Input:
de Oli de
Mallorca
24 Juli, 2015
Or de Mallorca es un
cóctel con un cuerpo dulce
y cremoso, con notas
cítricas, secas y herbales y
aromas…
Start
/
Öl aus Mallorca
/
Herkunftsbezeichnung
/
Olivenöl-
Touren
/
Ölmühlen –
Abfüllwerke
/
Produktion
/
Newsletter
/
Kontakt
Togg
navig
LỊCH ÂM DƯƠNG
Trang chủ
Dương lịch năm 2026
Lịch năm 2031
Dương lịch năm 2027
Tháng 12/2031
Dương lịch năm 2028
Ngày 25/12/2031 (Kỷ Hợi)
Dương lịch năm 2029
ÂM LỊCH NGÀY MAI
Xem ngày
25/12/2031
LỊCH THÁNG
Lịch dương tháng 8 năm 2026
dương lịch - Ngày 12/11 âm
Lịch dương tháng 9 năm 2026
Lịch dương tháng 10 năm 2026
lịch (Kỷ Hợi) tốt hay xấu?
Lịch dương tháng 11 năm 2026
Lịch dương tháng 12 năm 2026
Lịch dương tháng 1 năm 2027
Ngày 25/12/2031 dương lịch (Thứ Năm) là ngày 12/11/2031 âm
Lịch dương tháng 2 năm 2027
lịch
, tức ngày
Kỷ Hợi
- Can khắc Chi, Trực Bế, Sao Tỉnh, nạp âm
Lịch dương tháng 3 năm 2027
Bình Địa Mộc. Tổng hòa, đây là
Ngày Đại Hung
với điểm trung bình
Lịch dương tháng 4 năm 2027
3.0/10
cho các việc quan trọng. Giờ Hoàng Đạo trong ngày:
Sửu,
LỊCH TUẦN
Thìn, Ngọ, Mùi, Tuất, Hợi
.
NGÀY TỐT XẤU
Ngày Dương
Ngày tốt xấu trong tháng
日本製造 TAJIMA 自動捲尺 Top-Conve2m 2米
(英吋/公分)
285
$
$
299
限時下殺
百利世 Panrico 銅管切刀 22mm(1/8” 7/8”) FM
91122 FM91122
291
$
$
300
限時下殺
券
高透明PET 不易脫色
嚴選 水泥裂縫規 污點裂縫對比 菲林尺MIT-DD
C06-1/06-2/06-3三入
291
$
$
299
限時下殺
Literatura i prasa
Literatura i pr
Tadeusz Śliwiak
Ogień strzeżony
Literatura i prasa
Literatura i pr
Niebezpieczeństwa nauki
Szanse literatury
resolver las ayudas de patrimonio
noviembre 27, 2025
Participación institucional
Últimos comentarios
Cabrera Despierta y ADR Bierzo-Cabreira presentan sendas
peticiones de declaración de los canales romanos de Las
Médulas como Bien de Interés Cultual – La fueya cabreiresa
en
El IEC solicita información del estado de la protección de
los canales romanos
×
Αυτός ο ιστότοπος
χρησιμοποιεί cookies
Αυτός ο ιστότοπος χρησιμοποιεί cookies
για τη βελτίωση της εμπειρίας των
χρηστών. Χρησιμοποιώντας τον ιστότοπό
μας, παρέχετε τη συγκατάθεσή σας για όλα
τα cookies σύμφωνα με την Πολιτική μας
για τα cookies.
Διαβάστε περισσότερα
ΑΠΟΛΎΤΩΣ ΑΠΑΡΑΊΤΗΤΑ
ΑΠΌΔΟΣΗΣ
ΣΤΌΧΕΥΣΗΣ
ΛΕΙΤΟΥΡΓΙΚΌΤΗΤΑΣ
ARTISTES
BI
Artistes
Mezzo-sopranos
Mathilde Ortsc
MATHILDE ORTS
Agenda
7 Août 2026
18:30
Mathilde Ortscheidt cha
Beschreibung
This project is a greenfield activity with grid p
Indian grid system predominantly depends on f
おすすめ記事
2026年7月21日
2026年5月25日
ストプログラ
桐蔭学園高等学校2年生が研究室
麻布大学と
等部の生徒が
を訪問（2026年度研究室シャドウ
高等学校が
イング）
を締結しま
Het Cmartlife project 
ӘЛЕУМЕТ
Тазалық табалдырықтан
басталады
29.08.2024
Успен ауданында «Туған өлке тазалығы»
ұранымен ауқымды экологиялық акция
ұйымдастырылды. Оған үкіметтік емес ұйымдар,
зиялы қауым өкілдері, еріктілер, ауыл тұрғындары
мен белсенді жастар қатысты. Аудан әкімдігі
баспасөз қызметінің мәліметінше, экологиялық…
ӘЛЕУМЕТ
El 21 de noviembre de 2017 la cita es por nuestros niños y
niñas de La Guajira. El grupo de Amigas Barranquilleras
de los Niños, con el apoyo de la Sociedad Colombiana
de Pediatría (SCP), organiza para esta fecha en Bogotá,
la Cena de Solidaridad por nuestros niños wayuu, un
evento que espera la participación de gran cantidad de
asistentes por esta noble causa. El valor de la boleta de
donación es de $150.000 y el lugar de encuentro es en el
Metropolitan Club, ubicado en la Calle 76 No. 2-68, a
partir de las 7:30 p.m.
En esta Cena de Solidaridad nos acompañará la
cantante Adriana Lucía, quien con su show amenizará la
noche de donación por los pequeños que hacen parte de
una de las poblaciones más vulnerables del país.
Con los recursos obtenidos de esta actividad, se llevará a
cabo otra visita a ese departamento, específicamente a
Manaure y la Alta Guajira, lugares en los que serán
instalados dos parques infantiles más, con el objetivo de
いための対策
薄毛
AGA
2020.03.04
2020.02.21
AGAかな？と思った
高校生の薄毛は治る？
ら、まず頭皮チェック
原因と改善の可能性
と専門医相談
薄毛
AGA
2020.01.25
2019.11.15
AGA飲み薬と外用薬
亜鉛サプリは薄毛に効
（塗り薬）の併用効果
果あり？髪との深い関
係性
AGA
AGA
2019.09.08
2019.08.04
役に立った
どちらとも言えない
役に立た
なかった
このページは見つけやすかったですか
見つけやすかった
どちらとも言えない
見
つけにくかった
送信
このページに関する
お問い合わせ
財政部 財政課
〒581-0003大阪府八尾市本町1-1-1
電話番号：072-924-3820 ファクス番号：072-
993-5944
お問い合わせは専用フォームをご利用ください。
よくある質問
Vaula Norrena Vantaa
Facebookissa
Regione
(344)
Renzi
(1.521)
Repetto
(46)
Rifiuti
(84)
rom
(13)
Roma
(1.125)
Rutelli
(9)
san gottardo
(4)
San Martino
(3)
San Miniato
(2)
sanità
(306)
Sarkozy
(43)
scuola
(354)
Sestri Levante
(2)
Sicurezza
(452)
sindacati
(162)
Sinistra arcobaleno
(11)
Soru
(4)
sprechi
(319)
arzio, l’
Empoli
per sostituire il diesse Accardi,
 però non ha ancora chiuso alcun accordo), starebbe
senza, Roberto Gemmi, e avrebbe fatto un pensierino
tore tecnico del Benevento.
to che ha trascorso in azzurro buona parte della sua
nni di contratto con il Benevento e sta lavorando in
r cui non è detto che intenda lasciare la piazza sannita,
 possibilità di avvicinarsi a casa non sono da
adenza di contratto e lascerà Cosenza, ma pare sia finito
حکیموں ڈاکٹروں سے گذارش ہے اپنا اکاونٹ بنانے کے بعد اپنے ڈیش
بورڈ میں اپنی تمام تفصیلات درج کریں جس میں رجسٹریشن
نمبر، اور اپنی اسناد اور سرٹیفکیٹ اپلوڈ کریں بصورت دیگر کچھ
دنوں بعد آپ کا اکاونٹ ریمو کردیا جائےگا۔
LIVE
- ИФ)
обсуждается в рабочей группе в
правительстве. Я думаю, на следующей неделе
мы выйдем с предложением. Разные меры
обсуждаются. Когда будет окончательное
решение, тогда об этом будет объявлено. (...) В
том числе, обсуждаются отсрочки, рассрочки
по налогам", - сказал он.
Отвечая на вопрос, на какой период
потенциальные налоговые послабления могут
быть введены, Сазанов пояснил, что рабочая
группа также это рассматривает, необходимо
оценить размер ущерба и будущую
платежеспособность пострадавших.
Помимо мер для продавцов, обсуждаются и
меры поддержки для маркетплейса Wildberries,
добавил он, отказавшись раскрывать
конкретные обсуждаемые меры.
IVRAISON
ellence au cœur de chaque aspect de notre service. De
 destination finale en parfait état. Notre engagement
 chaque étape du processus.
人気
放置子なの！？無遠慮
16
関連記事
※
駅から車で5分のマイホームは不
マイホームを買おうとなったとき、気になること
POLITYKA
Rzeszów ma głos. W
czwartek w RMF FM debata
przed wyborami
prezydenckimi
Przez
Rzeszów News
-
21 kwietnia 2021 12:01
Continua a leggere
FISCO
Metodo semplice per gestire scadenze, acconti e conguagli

What to produce: In the listing above, locate the line containing "نمبر، اور اپنی" and the line containing "потенциальные налоговые послабления могут", then transcribe both and every line between them verbatim.

Output of the exercise:
نمبر، اور اپنی اسناد اور سرٹیفکیٹ اپلوڈ کریں بصورت دیگر کچھ
دنوں بعد آپ کا اکاونٹ ریمو کردیا جائےگا۔
LIVE
- ИФ)
обсуждается в рабочей группе в
правительстве. Я думаю, на следующей неделе
мы выйдем с предложением. Разные меры
обсуждаются. Когда будет окончательное
решение, тогда об этом будет объявлено. (...) В
том числе, обсуждаются отсрочки, рассрочки
по налогам", - сказал он.
Отвечая на вопрос, на какой период
потенциальные налоговые послабления могут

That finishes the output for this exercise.